All I remember about the moment Sarah phoned me and my girlfriend Lucy to tell us that Huw had died, was sinking onto the kitchen floor in our house and uttering an almost primeval scream that came from deep inside me. Somehow, Lucy then got things together enough to drive me to London to pick up my younger sister Becki before we all set off on a rather surreal 5 hour journey home to my parents in Wales.
After the initial shock had subsided, a massive number of questions arose. Why did he die? What caused his death? Is there anything we could have done about it? Would he have felt anything? By a horrible irony, Huw’s wife Sarah was a qualified cardiac nurse and she immediately knew that it could be HCM. With this information in hand, I started searching the internet for any other information. Pretty quickly, I came upon the CRY website and, needing to speak to someone who may some more information, I phoned their number.
My first phone call was with Alison Cox, who instantly put me at ease with her ability to both console me but also supply me with facts and information about HCM. Over the course of the next couple of weeks, things became clearer. However, our family had to endure a horrible 2 week period following Huw’s death before we could even get his body flown home from the Middle East. It was only when his body was returned and an autopsy was undertaken that HCM was confirmed. Further analysis of his heart tissue confirmed that Huw had died of HCM.
Following the results of Huw’s autopsy, CRY very considerately arranged for myself and Becks to visit the British Olympic Medical Centre at Northwick Park Hospital. Once here, we met Greg Whyte, CRY Chairman, who was extremely welcoming and willing to answer any questions we had. We both then had an ECG and an echocardiogram, followed by a consultation with Mr Nigel Stephens. Thankfully all the tests showed no sign of any abnormality, which obviously reassured both us and our families. My elder sister Sian also had an ECG and echocardiogram a few weeks later and again, no abnormalities were detected.

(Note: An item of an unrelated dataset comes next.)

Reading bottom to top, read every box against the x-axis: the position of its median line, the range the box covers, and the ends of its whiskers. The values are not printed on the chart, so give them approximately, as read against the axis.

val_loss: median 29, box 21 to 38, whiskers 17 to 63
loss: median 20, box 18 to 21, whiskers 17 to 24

Approximately 6 weeks after Huw’s funeral, me and Lucy flew to Australia for a long-planned 2-month break to travel and watch the England v Australia cricket series. The timing of this was fortuitous as it gave us both an opportunity to get away from home and take in everything that had happened. However, the trip was particularly poignant, as Huw had also been a massive cricket fan and had regularly travelled the world with the ‘Barmy Army’ to watch England play cricket, taking a very large flag with him displaying the name of our cricket club back in Wales.
A few weeks before his death, he had sent this flag to me with the strict instructions to hang it at all the grounds we visited. Therefore, on Boxing Day at the Melbourne Cricket Ground, traditionally the biggest day in the Australian cricketing calendar, I was full of emotion as I managed to secure our flag in a prime position on the main stand.
This trip also provided me with a lot of time to think and it was during this trip that I vowed to do all I could to assist CRY in their work in raising the awareness of HCM and associated conditions that contribute to Sudden Adult Death Syndrome.